Als narratives Grundmuster, mit dem beide Filme Grundstrukturen der Wirklichkeit beschrieben, nannte der Wissenschaftler die naturphilosophische und metaphysische Ganzheitslehre. „Wäre es erlaubt, aus diesen Filmen allgemeine Schlussfolgerungen zu ziehen, müsste man ein ‚neues Zeitalter des Holismus‘ ausrufen, in dem alles mit allem verbunden ist wie in einem allumfassenden neuronalen Netzwerk.“ Dies lasse sich in „Avatar“ etwa konkret im dargestellten Naturbild der Alien-Spezies festzumachen. „Die Natur ist für sie eine beseelte Totalität, die in Analogie zum menschlichen Gehirn organisiert ist“, so der Philosoph.

Gesammelte Daten —
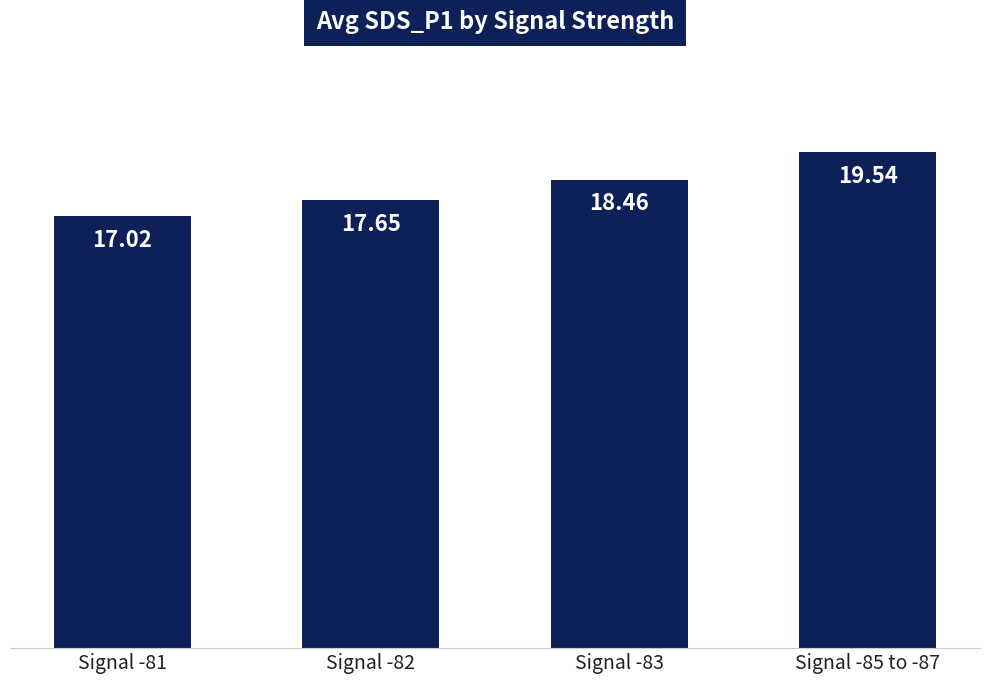

Which label corresponds to the smallest value in the chart?

Signal -81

Zu erledigende Aufgabe —
Nimm den Auszug über die Ganzheitslehre in „Avatar“ und dem zweiten Film nach seinem letzten Satz wieder auf und schreibe ihn weiter.

Schriftliche Antwort —
Der Film „Avatar“ transportiere durch die Transformation der menschlichen Hauptfigur in einen künstlich erzeugten, leistungsfähigeren Körper das Erzählmuster des künstlichen Menschen, führte der Philosoph aus. „Solange wir selber nicht in einen neuen Körper eintauchen können, perfektioniert das 3D-Kino die Erfahrung des Zuschauers, in eine künstlich geschaffene Welt einzutauchen.“ Der gänzlich in computererzeugten Umgebungen spielende Film ziele zugleich auf „ein perfektionstechnologisches Bild des Kinos selber“, unterstrich Prof. Früchtl. „So vollzieht das ‚crossing-over‘ der Hauptfigur nicht nur eine anthropologische, sondern auch eine cineastische Utopie.“

„Cloud Atlas“ beschäftigt sich nach den Worten des Referenten insbesondere mit der Idee der Wiedergeburt. Neben den sechs Geschichten verschiedener Genres falle vor allem seine Erzählstruktur auf, „die an ein Kaleidoskop erinnert und durch Bilder und Handlungen ‚morpht‘“. Der Film stelle „ein würdiges cineastisches Folgemodell“ der postmodernen Metaphysik dar und führe vor, dass „metaphysischer Holismus am besten ästhetisch gerechtfertigt werden kann“, so Prof. Früchtl.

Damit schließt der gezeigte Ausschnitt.